By Chuck Mishaan
Introduction
You can find Charlevoix on the map by imagining the tip of the fourth finger on the mitt that shapes the state of Michigan. The village of Charlevoix, a summer escape for Chicagoans and other midwesterners, opens onto Lake Michigan, and that’s where we are going. With a Hudson Valley easterner.
Each year since 2005—and for most of the 1970s—Stuart Stritzler-Levine, Professor Emeritus of Psychology, Emeritus Dean of Students at Bard College, and original sponsor of LLI, has headed out to Charlevoix, Michigan. As soon as Bard’s graduation festivities finish, Dean Stritzler-Levine is on his way.
To sightsee? To hobnob with the locals? To dance away the night at the local clubs? Nope.
To fish. Not to catch fish. To fish.
To go out alone in a boat with line and lure dropped into the water, without a radio or phone; with no books, no podcasts, no newspapers, no distractions. Dean Stritzler- Levine is on his boat to fish.
On the Water
To fish? To be out on the water before sunrise, to set out onto Lake Michigan in the dark and watch the rosy-fingered dawn begin to light the way. To study the lake and learn how to read it. To understand the flow of the currents, different every day; the sway of the waves, the sounds of the morning. Are the fish near the surface today or deep in the water? Is a school in broad view or hiding in the rocks? How bright is the sunshine and which way is the wind?
Put these things together, think what the fish might do on this day, and begin to build a lure that might, with luck and patience, attract a lake trout. Drop a single line into the water with a heavy down-rigger managing the depth of the hook and lure. Then wait. Wait for the tug of the line, wait for the fish.
Unbalanced Ecology
Lake Michigan is a living thing, joined to Lake Huron to the east by the Straits of Mackinac. The two lakes together form the largest body of freshwater in the world.

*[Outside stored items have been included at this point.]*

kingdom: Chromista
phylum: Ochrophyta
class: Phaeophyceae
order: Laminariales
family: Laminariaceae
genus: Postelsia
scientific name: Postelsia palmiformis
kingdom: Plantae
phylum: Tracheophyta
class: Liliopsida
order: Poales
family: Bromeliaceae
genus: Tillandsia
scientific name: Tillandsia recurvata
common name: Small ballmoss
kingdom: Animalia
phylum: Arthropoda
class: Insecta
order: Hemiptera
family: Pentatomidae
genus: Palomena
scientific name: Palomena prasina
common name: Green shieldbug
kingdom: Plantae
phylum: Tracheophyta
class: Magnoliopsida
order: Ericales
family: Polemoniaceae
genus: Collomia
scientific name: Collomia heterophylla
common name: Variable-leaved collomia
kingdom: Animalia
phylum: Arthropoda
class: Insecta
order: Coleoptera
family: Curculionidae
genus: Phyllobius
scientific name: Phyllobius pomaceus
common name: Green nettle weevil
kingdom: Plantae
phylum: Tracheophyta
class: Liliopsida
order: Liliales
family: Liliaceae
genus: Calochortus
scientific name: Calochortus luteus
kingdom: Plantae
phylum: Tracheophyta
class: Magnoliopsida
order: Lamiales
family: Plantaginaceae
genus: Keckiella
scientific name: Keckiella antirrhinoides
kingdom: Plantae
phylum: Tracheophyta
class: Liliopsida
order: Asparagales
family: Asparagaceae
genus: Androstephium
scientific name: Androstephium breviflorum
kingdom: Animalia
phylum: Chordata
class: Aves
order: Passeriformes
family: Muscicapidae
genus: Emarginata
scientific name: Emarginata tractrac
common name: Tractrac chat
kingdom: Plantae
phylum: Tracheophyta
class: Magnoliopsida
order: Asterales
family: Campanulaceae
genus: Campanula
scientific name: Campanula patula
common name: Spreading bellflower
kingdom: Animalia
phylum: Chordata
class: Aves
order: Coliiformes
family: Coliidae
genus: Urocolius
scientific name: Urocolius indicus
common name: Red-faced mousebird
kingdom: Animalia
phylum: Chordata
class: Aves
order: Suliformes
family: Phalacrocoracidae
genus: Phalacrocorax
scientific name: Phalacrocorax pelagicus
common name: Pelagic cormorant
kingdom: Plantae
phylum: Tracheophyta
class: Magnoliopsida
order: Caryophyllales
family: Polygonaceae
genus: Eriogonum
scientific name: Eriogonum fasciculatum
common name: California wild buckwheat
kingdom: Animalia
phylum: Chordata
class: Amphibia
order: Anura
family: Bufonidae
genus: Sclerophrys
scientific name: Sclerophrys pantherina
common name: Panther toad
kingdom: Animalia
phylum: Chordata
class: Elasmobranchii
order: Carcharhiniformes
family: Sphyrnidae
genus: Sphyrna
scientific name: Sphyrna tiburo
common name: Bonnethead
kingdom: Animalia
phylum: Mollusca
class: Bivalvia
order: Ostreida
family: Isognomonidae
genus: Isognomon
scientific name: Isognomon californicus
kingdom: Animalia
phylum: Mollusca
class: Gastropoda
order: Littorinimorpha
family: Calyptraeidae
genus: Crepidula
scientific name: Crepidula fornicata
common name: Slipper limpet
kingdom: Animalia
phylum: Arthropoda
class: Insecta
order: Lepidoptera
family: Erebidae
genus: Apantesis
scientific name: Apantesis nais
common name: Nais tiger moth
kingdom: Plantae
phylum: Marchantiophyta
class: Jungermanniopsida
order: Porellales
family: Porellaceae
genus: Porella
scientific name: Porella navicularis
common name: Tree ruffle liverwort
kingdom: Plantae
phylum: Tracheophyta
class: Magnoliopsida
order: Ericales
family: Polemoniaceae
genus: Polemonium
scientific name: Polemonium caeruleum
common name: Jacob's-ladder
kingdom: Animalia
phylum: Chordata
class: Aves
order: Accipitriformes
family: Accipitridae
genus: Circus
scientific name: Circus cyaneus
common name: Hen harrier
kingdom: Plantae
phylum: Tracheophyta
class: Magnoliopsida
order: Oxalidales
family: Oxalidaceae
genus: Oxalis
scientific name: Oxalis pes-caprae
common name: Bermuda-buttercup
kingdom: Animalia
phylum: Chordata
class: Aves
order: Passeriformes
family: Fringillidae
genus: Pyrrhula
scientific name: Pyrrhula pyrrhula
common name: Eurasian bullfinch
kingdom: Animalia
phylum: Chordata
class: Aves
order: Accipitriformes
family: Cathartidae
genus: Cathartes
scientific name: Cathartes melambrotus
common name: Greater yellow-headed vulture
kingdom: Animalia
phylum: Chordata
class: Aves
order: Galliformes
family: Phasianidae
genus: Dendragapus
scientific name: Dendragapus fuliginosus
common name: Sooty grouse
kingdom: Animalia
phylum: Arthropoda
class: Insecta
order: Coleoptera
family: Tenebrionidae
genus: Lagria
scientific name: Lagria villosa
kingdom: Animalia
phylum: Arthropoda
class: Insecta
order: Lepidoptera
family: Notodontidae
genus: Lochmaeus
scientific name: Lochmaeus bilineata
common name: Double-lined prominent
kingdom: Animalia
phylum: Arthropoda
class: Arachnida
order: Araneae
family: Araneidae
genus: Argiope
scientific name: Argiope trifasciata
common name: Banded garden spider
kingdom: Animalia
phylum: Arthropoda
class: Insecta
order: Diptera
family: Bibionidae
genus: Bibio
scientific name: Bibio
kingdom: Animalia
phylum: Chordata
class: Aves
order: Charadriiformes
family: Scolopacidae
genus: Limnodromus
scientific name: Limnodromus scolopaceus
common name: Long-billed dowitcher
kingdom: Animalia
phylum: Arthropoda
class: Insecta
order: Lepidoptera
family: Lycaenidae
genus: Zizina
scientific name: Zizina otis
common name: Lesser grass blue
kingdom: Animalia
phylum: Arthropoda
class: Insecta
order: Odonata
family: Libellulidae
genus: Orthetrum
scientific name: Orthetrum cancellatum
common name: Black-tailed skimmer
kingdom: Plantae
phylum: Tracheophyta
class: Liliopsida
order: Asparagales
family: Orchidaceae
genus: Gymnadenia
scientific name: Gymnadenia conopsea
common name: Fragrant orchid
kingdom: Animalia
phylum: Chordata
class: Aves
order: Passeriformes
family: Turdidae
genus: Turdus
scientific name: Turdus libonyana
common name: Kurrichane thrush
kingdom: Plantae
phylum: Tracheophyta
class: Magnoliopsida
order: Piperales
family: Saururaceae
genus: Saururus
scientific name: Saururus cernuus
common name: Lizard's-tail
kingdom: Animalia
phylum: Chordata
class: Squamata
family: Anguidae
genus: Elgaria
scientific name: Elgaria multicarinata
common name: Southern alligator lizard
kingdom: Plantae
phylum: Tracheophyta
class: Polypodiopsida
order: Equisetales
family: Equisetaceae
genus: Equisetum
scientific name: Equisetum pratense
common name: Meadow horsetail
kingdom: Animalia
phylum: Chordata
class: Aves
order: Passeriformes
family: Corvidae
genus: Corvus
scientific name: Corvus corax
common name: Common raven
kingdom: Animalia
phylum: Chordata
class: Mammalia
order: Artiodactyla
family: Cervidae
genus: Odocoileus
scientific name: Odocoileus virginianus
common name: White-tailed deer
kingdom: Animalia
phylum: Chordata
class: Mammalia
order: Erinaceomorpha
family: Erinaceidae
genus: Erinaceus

Lake Michigan is one of the Great Lakes, but a fragile lake, too. Invasive species brought into the lakes by the bilge and ballast of ocean-going vessels have terribly upset the ecology of the lakes. The sea lamprey, with its mouth of powerful suction disks, the river herring, known as the alewife, zebra mussels and quagga mussels from Ukraine, brought in the ocean water ballast and through the St. Lawrence Seaway, have almost destroyed the native life of the Great Lakes. Desperate, and not always successful, interventions by the US Fish and Wildlife Service, the Department of the Interior, and the Michigan Department of Natural Resources (DNR) have tried to restore the natural balance of the lakes for both commercial and recreational fishers.
Fishing for Information
Dean Stritzler- Levine has tracked the life of his fish in Lake Michigan for all the time he has gone there. He maintains a log of every fish he has caught. The fish are quickly returned to the lake, lively and living, but are first logged by date, time, and location and then by vitals—size, species, weight, location, weather, type of lure. The Dean shares this information with the DNR and together they monitor the health of the lake.
The Long Day Closes
To fish. For Stuart Stritzler-Levine it’s a meditation, a spiritual experience, and a meeting with nature, sky, water, birds – and fish. As he steers his boat back to Charlevoix harbor under the twilight skies of a long day, tomorrow is already beckoning, and plans for next summer on Lake Michigan are already forming.